# PSA: Canadian Govt. ending navigation rights



## PaulGamache (Apr 4, 2007)

This was originally posted on the Professor Paddle website. 

Wonder if the Minister of Transport is a boater, if not how the hell would they know what's navigable or not? Smells like $.

If you enjoy boating in Canada or have any hopes of heading up there your favorite creek or river may be closed off one day. 
*
Send an email - Save a Creek.
*
Hi all,
I received this from some Kootenay boaters who are doing some good work up there. I haven't followed this as closely as I should have been. If you are interested in creeking or any kind of boating(other than sail or power) in BC, for that matter, you should read this, fire up the keyboard, and fire off some emails to some of the folks in Ottawa listed at the end of the email.
Chris


From: Canadian Rivers Network <[email protected]>
Date: February 8, 2009 6:07:14 PM PST (CA)
To: [email protected]
Subject: URGENT ALERT Government poised to erase navigation rights


GOVERNMENT’S BUDGET IMPLEMENTATION ACT
ERASES THE PUBLIC RIGHT OF NAVIGATION IN CANADA

On Friday February 6, 2009, the federal Conservative government
introduced its Budget Implementation Act (BI Act).

This Act is in fact an omnibus bill that introduces a series of sweeping
legislation changes, including amendments to the Navigable Waters
Protection Act (NWPA).

The proposed amendments to the NWPA will permanently erase the public
right of navigation in Canada and will have serious consequences for the
environmental health of Canadian waterways.

**Set task 1**
Reproduce the entire forum thread on Canadian navigation rights word for word.
**Set task 2**
Rewrite part of the botanical collection records as a numbered list with blank lines omitted. Start at the line that contains "state / province: Oregon" and end after the line that contains "name author: (L.) Fr.".

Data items
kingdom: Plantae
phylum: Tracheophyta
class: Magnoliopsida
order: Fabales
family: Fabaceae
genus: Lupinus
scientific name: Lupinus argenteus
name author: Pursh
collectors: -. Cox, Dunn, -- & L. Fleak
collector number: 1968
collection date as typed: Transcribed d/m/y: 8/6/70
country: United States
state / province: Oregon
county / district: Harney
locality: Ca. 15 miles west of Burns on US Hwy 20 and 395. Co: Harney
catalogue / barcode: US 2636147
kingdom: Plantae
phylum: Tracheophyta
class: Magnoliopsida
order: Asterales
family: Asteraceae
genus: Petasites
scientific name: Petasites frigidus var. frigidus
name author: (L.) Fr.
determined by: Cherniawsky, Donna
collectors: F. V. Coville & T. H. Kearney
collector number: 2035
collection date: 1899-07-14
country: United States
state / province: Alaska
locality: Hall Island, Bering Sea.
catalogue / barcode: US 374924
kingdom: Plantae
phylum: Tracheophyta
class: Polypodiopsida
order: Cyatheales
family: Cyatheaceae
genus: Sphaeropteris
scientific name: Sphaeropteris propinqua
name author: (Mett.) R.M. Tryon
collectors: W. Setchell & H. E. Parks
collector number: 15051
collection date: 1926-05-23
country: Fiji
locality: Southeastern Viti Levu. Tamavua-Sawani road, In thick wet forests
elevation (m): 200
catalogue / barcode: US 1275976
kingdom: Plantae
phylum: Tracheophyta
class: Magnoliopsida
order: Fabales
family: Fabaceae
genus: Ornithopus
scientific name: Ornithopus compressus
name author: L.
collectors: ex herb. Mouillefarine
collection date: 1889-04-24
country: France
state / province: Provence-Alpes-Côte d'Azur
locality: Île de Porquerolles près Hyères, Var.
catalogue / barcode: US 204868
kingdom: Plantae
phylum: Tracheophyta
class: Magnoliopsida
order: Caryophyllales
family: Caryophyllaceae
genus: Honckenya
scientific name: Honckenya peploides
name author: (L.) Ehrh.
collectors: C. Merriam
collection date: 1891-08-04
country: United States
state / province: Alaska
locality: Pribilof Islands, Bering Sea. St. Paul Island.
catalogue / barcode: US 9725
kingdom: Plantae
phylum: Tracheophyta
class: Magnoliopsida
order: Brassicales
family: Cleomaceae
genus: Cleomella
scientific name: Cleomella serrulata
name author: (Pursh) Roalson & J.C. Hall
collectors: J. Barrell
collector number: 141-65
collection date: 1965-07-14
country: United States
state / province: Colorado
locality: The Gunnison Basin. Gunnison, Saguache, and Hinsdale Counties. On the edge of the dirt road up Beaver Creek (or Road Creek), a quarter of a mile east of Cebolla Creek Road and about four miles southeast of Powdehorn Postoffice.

**Task result 1**
# PSA: Canadian Govt. ending navigation rights



## PaulGamache (Apr 4, 2007)

This was originally posted on the Professor Paddle website. 

Wonder if the Minister of Transport is a boater, if not how the hell would they know what's navigable or not? Smells like $.

If you enjoy boating in Canada or have any hopes of heading up there your favorite creek or river may be closed off one day. 
*
Send an email - Save a Creek.
*
Hi all,
I received this from some Kootenay boaters who are doing some good work up there. I haven't followed this as closely as I should have been. If you are interested in creeking or any kind of boating(other than sail or power) in BC, for that matter, you should read this, fire up the keyboard, and fire off some emails to some of the folks in Ottawa listed at the end of the email.
Chris


From: Canadian Rivers Network <[email protected]>
Date: February 8, 2009 6:07:14 PM PST (CA)
To: [email protected]
Subject: URGENT ALERT Government poised to erase navigation rights


GOVERNMENT’S BUDGET IMPLEMENTATION ACT
ERASES THE PUBLIC RIGHT OF NAVIGATION IN CANADA

On Friday February 6, 2009, the federal Conservative government
introduced its Budget Implementation Act (BI Act).

This Act is in fact an omnibus bill that introduces a series of sweeping
legislation changes, including amendments to the Navigable Waters
Protection Act (NWPA).

The proposed amendments to the NWPA will permanently erase the public
right of navigation in Canada and will have serious consequences for the
environmental health of Canadian waterways.

**Task result 2**
1. state / province: Oregon
2. county / district: Harney
3. locality: Ca. 15 miles west of Burns on US Hwy 20 and 395. Co: Harney
4. catalogue / barcode: US 2636147
5. kingdom: Plantae
6. phylum: Tracheophyta
7. class: Magnoliopsida
8. order: Asterales
9. family: Asteraceae
10. genus: Petasites
11. scientific name: Petasites frigidus var. frigidus
12. name author: (L.) Fr.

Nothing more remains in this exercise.